By Beth Musgrave
FRANKFORT — Child advocates urged members of a Senate panel Wednesday to find money in Kentucky’s cash-strapped budget to reverse cuts to a program that helps poor parents pay for child care.
When the spending cuts take effect in April, many parents will lose their jobs, kids will be placed in dangerous child care settings and some rural child care centers could close, advocates told the Senate Health and Welfare Committee.
“If they lose their subsidy, they lose their job,” said Gerry Roll, of the Foundation for Appalachian Kentucky.
Starting in April, no new applicants will receive child care subsidies. In July, the income guidelines will be tightened so only the poorest families will receive child care subsidies.
About 8,700 families — a third of those receiving the subsidy — will be cut from the program when the maximum allowed income for a family of four drops from $33,075 to $22,050. An additional 2,900 families per month will be denied access to the program because of the moratorium, the state estimates.
The move is expected to save $57.8 million as the Department for Community Based Services tries to erase a projected $86.6 million shortfall in the upcoming fiscal year. The agency oversees child and adult protection and several welfare programs.
The state has relied on a combination of federal stimulus dollars, federal grants and general cost-saving measures to pay for the quickly-expanding program in recent years, but the federal funds have been depleted, officials said last month.

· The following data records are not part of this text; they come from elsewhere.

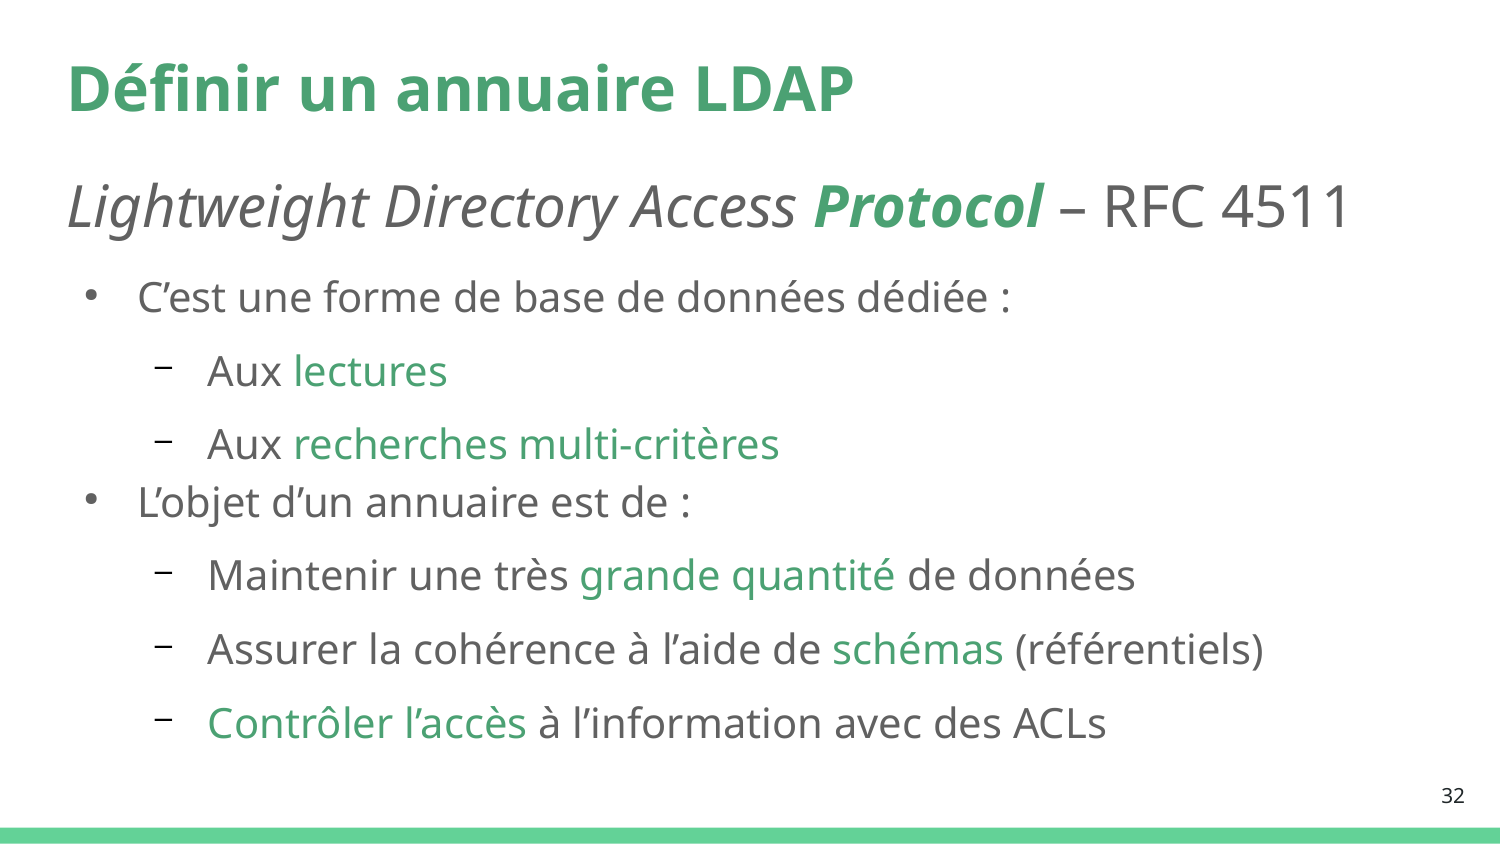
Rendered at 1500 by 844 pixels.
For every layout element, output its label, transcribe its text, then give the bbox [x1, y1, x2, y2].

slide_number <numéro> [1389, 764, 1480, 830]
list Lightweight Directory Access Protocol – RFC 4511 C’est une forme de base de données dédiée : Aux lectures Aux recherches multi-critères L’objet d’un annuaire est de : Maintenir une très grande quantité de données Assurer la cohérence à l’aide de schémas (référentiels) Contrôler l’accès à l’information avec des ACLs [51, 144, 1418, 798]
title Définir un annuaire LDAP [51, 23, 1449, 117]
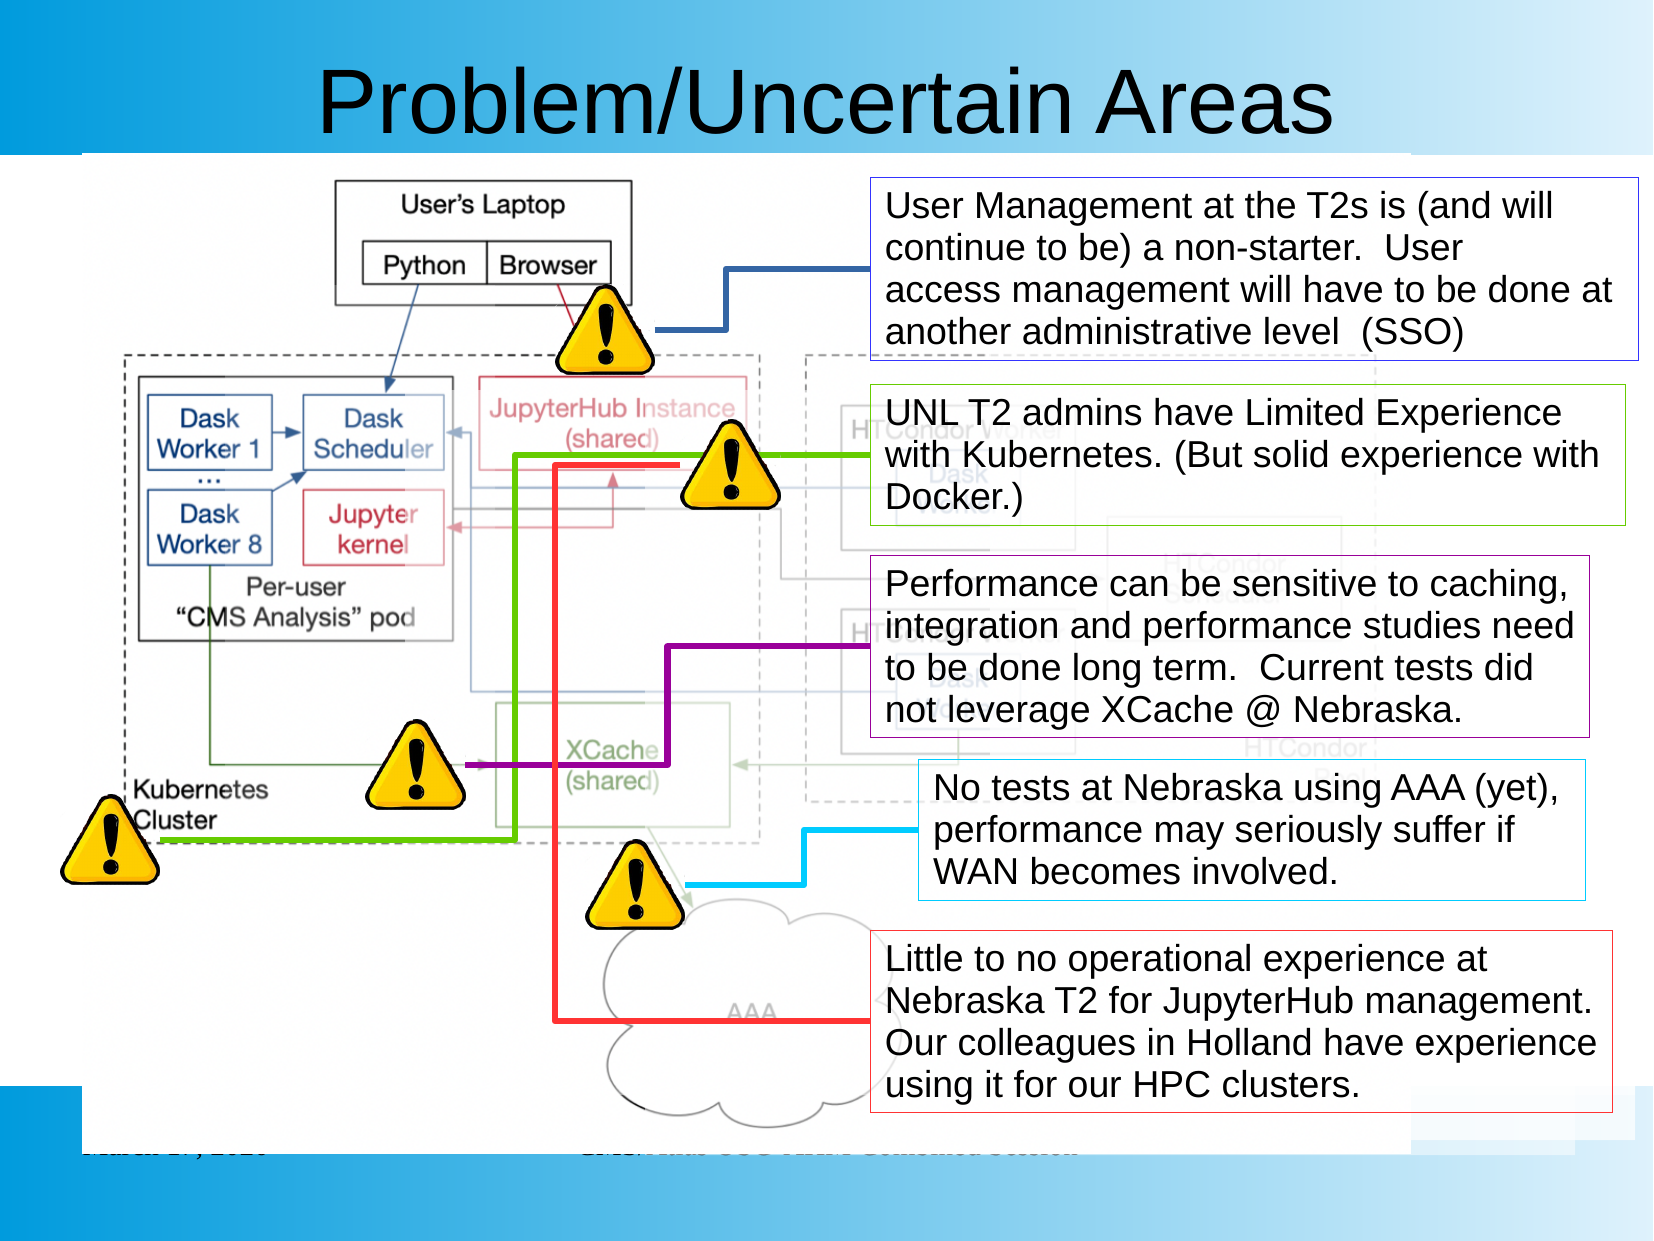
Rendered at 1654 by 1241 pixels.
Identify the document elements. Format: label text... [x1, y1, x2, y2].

text_box [225, 272, 1636, 1156]
picture [365, 719, 466, 811]
text_box Little to no operational experience at Nebraska T2 for JupyterHub management. Our colleagues in Holland have experience using it for our HPC clusters. [870, 930, 1613, 1113]
title Problem/Uncertain Areas [82, 49, 1571, 155]
text_box [645, 210, 870, 327]
text_box No tests at Nebraska using AAA (yet), performance may seriously suffer if WAN becomes involved. [918, 759, 1586, 901]
text_box [518, 458, 680, 762]
picture [60, 155, 1411, 1241]
picture [680, 419, 781, 511]
picture [585, 839, 685, 931]
text_box UNL T2 admins have Limited Experience with Kubernetes. (But solid experience with Docker.) [870, 384, 1626, 526]
text_box User Management at the T2s is (and will continue to be) a non-starter. User access management will have to be done at another administrative level (SSO) [870, 177, 1639, 361]
text_box Performance can be sensitive to caching, integration and performance studies need to be done long term. Current tests did not leverage XCache @ Nebraska. [870, 555, 1590, 738]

Roll said 78 percent of the 126 children at New Beginnings child care in Perry County receive the state subsidy. If the cuts aren’t reversed, New Beginnings will have a $130,000 deficit, he said.
“They are not viable as a business,” Roll said. “Perry County will lose its quality child care.”
Lakisha Hopson, who teaches at Outer Loop, a child care center in Louisville, said she depended on the child care assistance money to pay for child care when she was in college studying to be a teacher. She needed help again when she recently adopted two toddler boys.
“I couldn’t have done it without the child care subsidy,” Hopson said.
Because her four biological children received a quality early childhood education, her children are academically on track, Hopson said.
“My daughter is a senior and will graduate,” Hopson said. “She has a full ride to college.”
Many senators expressed regret that the state had to make the cuts. Others questioned if more could be done to root out fraud in the program.
Sen. Julie Denton, R-Louisville, encouraged the Beshear administration to reverse the cuts and urged lawmakers to remember Wednesday’s testimony when it writes the two-year state budget in 2014.